Statistical models for on-line monitoring of cardboard quality properties

Fredrik Nordström, Torgny Lindström and Jan Holst


Centre for Mathematical Sciences
Mathematical Statistics
Lund Institute of Technology,
Lund University,
2005

ISSN 1403-9338
Abstract:
A statistical study of data containing observations of process and quality variables from the SCA paper mill in Munksund, Sweden, is presented. The emphasis in this analysis has been on modelling the laboratory collected paper quality variables by means of the data available on-line, during production.
The primary tool for prediction, or estimation at non observed time instants, of variables was partial least squares (PLS). In this analysis, good prediction results were obtained for the laboratory measured paper quality variables. Thus by these results, process and quality variables obtained during production can be used on-line to achieve good estimates of the important quality variables that otherwise only can be obtained off-line. Another important result obtained from the PLS analysis was the relative importance of the variables used for estimation.

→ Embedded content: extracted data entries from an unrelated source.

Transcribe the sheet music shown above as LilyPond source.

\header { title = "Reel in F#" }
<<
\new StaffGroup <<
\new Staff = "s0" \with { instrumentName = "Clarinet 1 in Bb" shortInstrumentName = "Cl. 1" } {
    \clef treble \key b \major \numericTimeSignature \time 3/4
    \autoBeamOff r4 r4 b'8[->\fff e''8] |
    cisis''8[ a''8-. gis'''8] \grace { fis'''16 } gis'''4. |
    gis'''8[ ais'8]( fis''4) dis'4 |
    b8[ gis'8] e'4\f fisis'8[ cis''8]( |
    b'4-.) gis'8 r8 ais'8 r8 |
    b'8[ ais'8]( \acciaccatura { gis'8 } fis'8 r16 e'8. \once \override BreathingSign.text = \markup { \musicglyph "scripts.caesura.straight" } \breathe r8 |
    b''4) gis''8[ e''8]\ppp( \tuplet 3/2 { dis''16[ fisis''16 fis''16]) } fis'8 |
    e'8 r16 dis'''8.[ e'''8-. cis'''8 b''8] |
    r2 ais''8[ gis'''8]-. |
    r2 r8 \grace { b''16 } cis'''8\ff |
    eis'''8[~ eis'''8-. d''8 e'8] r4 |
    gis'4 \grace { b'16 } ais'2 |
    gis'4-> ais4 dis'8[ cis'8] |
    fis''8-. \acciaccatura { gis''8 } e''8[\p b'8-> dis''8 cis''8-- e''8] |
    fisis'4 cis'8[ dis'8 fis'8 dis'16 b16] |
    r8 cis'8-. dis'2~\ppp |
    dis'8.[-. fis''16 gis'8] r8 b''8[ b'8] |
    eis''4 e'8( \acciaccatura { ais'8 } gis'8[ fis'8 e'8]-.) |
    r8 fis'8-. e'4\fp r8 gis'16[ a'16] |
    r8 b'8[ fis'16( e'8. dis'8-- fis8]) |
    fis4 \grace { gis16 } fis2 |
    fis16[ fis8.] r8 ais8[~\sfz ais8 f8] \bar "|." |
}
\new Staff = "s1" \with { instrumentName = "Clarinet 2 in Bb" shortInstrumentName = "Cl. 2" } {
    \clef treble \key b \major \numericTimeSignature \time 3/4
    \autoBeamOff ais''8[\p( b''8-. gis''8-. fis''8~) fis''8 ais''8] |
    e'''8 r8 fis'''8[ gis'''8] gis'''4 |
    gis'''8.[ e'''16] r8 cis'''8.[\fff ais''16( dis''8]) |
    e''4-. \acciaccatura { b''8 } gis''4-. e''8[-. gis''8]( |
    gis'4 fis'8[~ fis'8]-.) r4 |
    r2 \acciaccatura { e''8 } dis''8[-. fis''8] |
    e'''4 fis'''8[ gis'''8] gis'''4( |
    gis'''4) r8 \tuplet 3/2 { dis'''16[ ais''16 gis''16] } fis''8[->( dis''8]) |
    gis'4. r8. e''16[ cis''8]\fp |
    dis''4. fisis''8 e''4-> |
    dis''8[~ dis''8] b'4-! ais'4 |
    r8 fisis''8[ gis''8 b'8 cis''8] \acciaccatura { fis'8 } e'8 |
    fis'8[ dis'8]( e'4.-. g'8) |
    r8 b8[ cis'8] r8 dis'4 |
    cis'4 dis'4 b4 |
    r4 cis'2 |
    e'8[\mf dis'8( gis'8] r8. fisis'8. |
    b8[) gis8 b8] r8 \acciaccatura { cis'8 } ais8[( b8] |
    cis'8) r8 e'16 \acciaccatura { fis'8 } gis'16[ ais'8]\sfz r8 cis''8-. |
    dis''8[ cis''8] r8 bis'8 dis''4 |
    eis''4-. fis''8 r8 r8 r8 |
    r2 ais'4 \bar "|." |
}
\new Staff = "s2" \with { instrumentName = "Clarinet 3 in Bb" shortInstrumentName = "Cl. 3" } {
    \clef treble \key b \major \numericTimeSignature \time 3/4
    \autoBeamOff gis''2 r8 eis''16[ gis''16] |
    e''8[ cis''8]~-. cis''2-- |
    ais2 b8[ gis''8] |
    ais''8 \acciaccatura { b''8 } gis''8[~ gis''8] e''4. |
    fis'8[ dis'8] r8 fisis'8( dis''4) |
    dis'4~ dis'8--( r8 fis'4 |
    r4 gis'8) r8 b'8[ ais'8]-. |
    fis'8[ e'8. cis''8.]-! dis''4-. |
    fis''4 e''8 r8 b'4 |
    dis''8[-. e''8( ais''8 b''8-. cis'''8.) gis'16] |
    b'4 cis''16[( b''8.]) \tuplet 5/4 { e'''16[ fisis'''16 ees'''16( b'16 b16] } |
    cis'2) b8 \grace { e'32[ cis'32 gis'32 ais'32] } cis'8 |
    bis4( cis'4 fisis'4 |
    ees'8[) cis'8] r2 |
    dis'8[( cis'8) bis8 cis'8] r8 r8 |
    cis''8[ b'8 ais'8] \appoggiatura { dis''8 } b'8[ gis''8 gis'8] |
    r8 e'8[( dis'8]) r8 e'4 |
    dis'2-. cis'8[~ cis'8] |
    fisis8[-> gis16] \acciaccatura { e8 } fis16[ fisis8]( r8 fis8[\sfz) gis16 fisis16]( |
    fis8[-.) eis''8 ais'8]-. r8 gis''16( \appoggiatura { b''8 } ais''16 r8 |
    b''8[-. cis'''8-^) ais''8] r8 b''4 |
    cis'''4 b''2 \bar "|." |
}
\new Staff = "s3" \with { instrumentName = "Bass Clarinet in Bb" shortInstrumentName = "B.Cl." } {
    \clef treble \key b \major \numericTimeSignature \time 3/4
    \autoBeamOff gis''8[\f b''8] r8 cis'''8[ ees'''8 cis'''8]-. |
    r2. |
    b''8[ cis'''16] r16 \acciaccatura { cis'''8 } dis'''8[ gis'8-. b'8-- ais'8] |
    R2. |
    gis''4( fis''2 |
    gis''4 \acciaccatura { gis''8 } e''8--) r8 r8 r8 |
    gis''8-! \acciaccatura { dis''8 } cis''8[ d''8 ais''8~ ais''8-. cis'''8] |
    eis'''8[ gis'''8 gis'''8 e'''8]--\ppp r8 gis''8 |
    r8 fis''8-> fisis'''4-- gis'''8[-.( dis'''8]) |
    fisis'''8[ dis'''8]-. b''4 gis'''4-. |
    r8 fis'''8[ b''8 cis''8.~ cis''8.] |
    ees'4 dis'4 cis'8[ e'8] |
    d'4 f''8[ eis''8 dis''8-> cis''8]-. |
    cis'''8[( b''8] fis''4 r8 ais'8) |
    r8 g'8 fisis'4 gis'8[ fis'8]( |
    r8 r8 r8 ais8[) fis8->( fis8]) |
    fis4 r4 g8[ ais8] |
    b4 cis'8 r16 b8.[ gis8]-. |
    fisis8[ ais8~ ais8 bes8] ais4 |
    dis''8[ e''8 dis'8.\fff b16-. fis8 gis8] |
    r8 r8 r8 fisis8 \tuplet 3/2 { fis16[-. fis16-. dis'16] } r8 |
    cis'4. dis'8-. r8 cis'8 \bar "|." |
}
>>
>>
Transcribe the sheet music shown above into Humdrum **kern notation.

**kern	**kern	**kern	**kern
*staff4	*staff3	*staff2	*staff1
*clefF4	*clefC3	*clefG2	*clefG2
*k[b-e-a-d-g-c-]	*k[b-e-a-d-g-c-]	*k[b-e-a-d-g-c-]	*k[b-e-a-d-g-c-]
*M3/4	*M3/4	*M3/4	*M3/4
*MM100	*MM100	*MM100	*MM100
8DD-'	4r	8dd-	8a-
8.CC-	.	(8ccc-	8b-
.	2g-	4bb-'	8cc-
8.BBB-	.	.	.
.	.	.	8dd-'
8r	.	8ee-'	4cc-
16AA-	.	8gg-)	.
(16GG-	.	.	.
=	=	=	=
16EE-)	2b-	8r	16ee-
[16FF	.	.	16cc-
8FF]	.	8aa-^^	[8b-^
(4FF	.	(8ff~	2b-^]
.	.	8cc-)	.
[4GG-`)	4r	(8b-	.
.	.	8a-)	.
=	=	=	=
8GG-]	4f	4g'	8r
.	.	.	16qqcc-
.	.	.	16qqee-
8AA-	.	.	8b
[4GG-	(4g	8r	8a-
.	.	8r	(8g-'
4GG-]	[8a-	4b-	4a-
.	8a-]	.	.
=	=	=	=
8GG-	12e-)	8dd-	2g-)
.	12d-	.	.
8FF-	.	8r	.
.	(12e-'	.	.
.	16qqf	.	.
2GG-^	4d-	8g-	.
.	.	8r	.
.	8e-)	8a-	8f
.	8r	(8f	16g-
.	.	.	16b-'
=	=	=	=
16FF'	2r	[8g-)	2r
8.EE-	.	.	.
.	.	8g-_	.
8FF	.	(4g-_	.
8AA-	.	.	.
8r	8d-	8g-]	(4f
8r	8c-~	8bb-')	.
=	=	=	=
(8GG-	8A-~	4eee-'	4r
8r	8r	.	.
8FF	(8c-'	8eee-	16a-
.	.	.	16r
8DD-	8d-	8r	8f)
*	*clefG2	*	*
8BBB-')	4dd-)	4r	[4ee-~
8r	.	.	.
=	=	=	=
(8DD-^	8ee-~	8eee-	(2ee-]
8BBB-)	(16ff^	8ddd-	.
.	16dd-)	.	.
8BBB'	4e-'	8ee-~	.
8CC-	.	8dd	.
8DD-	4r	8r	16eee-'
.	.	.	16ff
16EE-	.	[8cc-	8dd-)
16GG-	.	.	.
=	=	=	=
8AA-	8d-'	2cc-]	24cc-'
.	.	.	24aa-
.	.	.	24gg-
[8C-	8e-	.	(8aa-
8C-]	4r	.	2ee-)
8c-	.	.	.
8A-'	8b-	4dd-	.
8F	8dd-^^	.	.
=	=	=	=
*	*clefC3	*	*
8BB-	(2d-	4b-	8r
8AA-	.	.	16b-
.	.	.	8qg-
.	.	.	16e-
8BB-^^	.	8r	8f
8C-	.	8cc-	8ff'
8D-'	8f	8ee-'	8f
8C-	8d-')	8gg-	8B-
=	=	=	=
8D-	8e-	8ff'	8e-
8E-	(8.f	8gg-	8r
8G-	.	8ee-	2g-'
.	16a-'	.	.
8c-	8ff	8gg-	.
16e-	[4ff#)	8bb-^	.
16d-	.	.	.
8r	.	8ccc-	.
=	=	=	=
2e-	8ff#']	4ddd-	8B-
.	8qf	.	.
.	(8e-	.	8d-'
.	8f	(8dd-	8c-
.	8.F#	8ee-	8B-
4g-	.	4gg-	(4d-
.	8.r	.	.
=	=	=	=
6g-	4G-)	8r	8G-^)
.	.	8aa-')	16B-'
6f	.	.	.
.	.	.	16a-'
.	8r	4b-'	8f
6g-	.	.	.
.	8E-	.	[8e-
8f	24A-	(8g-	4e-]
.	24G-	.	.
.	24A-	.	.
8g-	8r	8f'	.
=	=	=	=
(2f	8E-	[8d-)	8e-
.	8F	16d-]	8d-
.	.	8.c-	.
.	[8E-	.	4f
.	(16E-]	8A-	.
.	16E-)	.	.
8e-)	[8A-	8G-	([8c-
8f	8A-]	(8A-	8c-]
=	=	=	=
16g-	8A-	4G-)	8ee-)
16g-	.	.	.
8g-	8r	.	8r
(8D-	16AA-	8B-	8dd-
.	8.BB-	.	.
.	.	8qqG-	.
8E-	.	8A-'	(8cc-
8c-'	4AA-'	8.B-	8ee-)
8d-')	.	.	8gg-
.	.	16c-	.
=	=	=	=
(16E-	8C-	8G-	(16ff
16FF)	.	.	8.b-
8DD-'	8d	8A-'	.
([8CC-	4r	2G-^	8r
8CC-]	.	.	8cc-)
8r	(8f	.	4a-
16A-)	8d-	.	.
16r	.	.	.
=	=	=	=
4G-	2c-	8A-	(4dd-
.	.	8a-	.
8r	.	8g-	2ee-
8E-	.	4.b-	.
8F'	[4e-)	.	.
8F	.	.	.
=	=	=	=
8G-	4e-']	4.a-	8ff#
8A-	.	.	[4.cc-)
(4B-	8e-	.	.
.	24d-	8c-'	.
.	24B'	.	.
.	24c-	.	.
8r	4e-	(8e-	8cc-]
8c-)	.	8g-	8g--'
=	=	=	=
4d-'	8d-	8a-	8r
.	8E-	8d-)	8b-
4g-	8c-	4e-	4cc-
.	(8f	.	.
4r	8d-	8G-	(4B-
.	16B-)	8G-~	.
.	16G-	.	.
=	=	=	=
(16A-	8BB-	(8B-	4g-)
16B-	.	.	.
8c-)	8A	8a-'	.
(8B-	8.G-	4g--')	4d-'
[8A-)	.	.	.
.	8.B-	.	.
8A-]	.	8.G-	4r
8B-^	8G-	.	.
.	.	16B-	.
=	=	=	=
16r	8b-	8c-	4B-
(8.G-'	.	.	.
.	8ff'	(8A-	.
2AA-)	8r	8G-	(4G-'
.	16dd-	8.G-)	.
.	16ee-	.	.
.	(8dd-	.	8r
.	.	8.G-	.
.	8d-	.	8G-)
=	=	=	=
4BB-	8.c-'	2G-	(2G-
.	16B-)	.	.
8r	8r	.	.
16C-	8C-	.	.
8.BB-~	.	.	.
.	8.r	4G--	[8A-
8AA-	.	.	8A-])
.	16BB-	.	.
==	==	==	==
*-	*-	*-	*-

From these results the most important variables for quality control, with respect to the paper quality variables, could be identified.
It was shown that the temporal correlations within the variables were generally quite strong. In order to model this dependency in time, stochastic differential equations were utilized. These models were found to successfully explain the correlations in the data such that the resulting residuals were nearly independent.
Further, the possibility for on-line modelling of the paper tensile properties were investigated. More precisely, using on-line predictions of the tensile strength, the tensile stiffness and the elongation, on-line prediction of the stress vs strain curves were conducted. No data for verification of these results were available from the Munksund paper mill, therefore another set of laboratory data were utilized for this purpose. Good results were achieved by fitting a parametric model to the tensile variables, in that the estimated stress vs strain curves showed good agreement with the measured values.
Key words:
On-line modelling; paper quality; partial least squares; stochastic differential equations; tensile prediction; time dependence.